With a huge crowd in attendance, the two sides started out tit-for-tat; Denelle Fawcett getting 4 points on the board early, while Ieva Nagy struck back with a three.
But it was Southern who would break out to a telling lead in the first quarter, creating a deficit the Bearcats would not overcome until the second half; 6 points from Jemma Thacker putting the Tigers up 14-25 at quarter time.
Nagy got the second quarter underway with a classy inside jump shot, and Jasmin Fejo responded to a spray from her coach with a lovely reverse layup and 2 steals in the space of a minute.
But it failed to kickstart any offensive momentum for the Bearcats, who could only cut the halftime margin to 8 points.
The halftime stats aptly reflected West Adelaide’s inefficiency; shooting at 36% and turning the ball over 12 times. Their defence had kept them in the game with Southern only having 41 points on the board heading into the second half.
Coach Brenton says his side’s first-half performance put them in a precarious position for the rest of the game.
“In any sport, there is a focus on what happens in the last quarter, but we gave them a 10-point head start in the first quarter, we weren’t switched on with our finishing,” Coach Brenton says.
“I thought our defence was pretty good all game, it’s just that we didn’t finish as well as we should have.”

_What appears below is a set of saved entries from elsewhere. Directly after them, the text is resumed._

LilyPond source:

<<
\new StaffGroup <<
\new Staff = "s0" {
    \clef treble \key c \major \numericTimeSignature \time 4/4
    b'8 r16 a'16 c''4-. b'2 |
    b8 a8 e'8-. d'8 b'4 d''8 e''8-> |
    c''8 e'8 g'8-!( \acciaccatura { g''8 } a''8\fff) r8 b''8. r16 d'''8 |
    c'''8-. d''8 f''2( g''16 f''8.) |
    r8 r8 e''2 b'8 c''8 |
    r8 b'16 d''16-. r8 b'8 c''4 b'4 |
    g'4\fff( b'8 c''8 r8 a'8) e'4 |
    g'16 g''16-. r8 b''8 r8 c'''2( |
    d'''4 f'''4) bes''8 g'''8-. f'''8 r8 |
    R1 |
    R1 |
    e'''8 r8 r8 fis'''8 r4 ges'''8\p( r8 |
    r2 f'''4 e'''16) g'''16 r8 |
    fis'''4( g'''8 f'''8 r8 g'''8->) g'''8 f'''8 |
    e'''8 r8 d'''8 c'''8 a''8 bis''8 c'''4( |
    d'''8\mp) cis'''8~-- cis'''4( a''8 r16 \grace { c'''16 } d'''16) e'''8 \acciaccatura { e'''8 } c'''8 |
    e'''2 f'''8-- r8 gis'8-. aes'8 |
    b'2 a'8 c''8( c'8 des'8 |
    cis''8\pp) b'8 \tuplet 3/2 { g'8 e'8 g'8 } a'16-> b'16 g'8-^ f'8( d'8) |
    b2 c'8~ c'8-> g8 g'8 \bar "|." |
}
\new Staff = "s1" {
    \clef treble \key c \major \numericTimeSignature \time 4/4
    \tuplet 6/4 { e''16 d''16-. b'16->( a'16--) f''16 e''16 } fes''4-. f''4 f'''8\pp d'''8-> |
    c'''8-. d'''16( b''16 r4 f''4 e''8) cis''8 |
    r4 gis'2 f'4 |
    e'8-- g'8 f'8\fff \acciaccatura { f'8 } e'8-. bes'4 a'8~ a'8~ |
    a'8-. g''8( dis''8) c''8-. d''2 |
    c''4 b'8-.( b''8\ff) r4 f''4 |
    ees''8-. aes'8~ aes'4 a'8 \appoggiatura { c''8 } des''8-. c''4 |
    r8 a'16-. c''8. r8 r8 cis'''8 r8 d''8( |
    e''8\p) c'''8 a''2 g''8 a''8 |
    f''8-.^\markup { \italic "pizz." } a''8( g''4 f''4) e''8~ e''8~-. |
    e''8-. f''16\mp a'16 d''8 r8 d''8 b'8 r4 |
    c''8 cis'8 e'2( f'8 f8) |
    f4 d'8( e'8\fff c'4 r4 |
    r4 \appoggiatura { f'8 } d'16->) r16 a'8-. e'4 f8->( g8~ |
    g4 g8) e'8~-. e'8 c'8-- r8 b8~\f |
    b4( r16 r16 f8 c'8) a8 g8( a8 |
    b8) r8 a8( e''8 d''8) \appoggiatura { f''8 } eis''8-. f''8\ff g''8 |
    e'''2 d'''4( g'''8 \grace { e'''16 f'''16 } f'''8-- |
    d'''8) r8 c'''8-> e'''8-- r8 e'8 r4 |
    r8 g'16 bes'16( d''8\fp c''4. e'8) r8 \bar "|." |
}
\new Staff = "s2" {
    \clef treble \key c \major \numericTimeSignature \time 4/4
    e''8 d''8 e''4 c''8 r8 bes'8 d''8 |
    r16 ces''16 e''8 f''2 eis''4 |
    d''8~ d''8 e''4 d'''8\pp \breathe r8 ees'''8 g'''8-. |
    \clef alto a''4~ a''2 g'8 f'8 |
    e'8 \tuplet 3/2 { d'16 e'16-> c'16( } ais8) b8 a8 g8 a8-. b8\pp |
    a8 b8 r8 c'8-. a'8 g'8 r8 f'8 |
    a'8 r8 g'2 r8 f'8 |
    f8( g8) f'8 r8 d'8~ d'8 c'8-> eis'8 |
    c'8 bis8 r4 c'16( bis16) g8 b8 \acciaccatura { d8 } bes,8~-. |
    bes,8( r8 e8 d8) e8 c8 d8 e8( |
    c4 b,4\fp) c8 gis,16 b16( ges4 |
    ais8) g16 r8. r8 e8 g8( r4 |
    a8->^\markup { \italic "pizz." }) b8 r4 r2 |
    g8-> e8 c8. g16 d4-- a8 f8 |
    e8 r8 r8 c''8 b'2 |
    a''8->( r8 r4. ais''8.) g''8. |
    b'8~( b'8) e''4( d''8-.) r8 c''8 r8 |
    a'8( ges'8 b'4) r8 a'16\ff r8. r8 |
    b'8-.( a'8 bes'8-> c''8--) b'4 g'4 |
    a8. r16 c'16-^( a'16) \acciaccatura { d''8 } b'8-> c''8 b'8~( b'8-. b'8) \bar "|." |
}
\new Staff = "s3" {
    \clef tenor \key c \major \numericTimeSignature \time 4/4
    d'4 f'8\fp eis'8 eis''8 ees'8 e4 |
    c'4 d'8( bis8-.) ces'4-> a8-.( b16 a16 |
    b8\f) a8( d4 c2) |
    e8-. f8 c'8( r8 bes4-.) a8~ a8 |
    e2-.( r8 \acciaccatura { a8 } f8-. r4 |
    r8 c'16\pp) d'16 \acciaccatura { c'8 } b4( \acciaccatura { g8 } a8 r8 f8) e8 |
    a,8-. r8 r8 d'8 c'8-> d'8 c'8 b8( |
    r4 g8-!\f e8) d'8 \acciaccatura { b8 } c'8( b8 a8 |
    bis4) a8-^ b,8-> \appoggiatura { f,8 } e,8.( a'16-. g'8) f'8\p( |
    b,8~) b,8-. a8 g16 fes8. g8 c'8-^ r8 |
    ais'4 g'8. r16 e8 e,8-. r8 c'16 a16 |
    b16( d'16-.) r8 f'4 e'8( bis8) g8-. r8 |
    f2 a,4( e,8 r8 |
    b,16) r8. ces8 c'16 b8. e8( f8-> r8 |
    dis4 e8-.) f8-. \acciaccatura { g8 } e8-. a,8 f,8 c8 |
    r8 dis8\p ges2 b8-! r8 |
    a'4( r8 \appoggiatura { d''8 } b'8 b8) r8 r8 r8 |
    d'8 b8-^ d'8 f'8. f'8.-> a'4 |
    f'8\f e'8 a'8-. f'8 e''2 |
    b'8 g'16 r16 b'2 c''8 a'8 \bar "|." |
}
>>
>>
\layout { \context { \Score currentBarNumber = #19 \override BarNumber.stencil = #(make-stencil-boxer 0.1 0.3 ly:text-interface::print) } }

Despite the poor first half, West Adelaide looked like they might claim a finals spot as the game got underway after halftime.
The Bearcats started consistently knocking down shots, and a run of 11 unanswered points meant the home side were up for the first time all night halfway through the third quarter.
Tahlia Fejo led the comeback with 8 points including an acrobatic three-point play which had the crowd on their feet. Keeley Pearce chipped in with an unlikely jump shot followed by a huge block on Southern’s Ashley Olvera.
But Molly McKendrick’s fadeaway just before the three-quarter time break gave Southern some momentum heading into the final quarter, cutting West Adelaide’s lead to an uncomfortable 59-55.
After being kept quiet for the majority of the game, Demi Skinner came alive for the Tigers when it counted; scoring 8 points in the first five minutes of the fourth quarter.
On the other side of the court, West Adelaide’s offence stuttered at the crucial moment and could only muster 10 points in the final 10 minutes.
The last quarter of West Adelaide’s season was littered with shaky moments and uncharacteristic missed shots; Coach Brenton says that while pressure played a role in their poor finish, they gave themselves too much to do in the long run.
“To be honest and this will sound a little bit stupid, but they didn’t beat us…we just didn’t finish, we didn’t do the things to get us over the line,” Coach Brenton says.
“I think pressure does play a part and people tightened up a little bit and that’s what’s natural.
“They’re going to be the obvious ones that people talk about but at the end of the day we shouldn’t have been in that position.”
Despite a heartbreaking end to the season, the vibes around West Adelaide’s womens program are very positive, and a bright future is ahead for a group which improved significantly on their 7-11 record last season.
“The pleasing thing about this group is that they’re young…10-8 is a good record for an average age of 22,”
“Let’s not forget in our starting five tonight we had a girl that’s come out of the under 18s last year (Jasmin Fejo), we’ve got Molly Whitmore who’s still playing under 18s.
“80-90% of the group have been through our under 10s program all the way up through juniors so there’s a lot to love about the group.”
The Bearcats also said goodbye to loved and respected veteran Alice Gee, who retired after over 150 games in the league.
In a heartfelt Facebook post after the game, West Adelaide Assistant Coach Morgan Treloar thanked Gee for her time at the club.
“A much-loved junior coach, Alice has touched the hearts of many,” Coach Treloar wrote.
“Perhaps more valuable than her ever obvious talent was her heart, her kindness and her willingness to give selflessly to our club and our juniors.”
“We couldn’t be prouder of the player, coach and person that she is.”